衆人退到艙門裡面,生怕又是什麼恐怖怪物,沒一個敢大聲喘氣的,但時間一分一秒的過去,差不多過了有好幾分鐘,外面卻沒有什麼動靜。
段耿幾人心裡生疑,又竄到甲板上想看個究竟。
此時,一隻體型超過四五米高的八爪魚不斷扭曲着軀體黏上了船體,不斷向上攀爬,足底的吸盤滲出縷縷黑色的黏液,沾在合金船身表面的塗層上散發出濃烈的黑煙,散發出一種怪異的臭味。
段耿忽然聞到空氣中傳來一種怪味,愣是沒聞出來是股什麼味兒,說道:“楚原,你們有沒有聞到一股臭豆腐的味道?”順着護欄四下探頭聞來聞去,啥也沒發現,喃喃自語道:“奇了怪了,哪來的味兒呢?”
“臭豆腐味兒?段耿,你想吃臭豆腐想瘋了吧,這會功夫哪還有什麼廚子在這開鍋呢!”楊明宇兩個鼻孔張的跟牛鼻子一般大,猛然深吸進去不少,直衝的腦門發暈,大叫道“不好!這味道有古怪!”
話音未落,段耿忽然指着船左舷下方大聲驚叫道:“臥槽,這這…這特孃的是章魚?個頭也忒大了吧!”段耿渾身驚了個哆嗦,愣在原地,話都說不利索了。
楊明宇轉過頭來一瞥,嚇得魂飛魄散,大叫道,“段耿,還不快跑!這麼大的個兒還管它孃的是章魚還是魷魚,再不跑咱們就要變成它的鐵板燒了!”
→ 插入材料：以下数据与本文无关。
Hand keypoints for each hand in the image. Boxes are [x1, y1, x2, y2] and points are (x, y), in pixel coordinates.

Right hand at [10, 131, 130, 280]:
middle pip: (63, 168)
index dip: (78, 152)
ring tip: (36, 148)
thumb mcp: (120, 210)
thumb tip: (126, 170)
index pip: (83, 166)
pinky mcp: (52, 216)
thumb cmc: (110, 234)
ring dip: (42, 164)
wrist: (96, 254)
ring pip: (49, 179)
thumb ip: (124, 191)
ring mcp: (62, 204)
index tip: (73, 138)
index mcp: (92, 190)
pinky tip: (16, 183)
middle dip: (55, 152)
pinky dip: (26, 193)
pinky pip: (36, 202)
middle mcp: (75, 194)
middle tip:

說時遲,那時快,還沒等那條巨大的八爪魚靠近,二人已經從驚慌中回過神來,連滾帶爬地退回甲板中間。呼吸還沒平復,只見兩條比大腿還粗幾分的爪子已然如同九節鞭一般極度柔軟又有力地甩了上來,嗖的一聲直衝上七八米高的天空!衆人呼吸一促,巨大的兩隻章魚觸手然後緊緊地捲住船舷上的護欄,饒是拳頭粗的鋼製護欄也受不住那股怪力,一陣吱吱作響竟是有崩裂的跡象。
“快後退!”衆人眼前一花,只見段耿大叫道推開身前的楚原和嶽洪武,一個箭步衝到護欄旁,不顧被八爪魚捲住的危險,抽出背後的消防斧,屏住呼吸,左右開弓,舉起兩隻鐵臂,握住斧柄大喝一聲落下,就見兩把利斧閃過一陣寒光,朝那怪異章魚的爪子砍去,嘡嘡兩聲巨響,登時將章魚爪捲住的護欄砍成了兩截。此時再往下看,那條章魚已經吃痛又掉進了海水,激起一陣巨大的浪花,消失的無影無蹤。
“段哥……你,你這是超級賽亞人還是內置了金屬骨骼啊”嶽洪武右手指着被消防斧砍出的光滑的痕跡愣了好一會兒,又看了看段耿,一時間腦子裡轉不過彎兒。
“讓我好好看看,沒被怪物咬啊,不存在變異的可能啊?”楚原左手抵着下巴,像看新物種一般的眼神繞着圈前後上下將段耿看的都有點發毛。幾個五大三粗的漢子圍上來又是一頓又捏又掐,還有往褲襠伸手的。段耿忙一個閃身,嚇得消防斧都抖到了地上,跳將出來,躲到一邊。
“我靠,都別用這種眼神看着我了!臥槽我說我是重生的你們信不信,天賦神力!”說罷蹲了個馬步,作了個大力士的姿勢。見衆人仍然用一種看怪物的眼神般看着他,段耿只覺得渾身都起了雞皮疙瘩。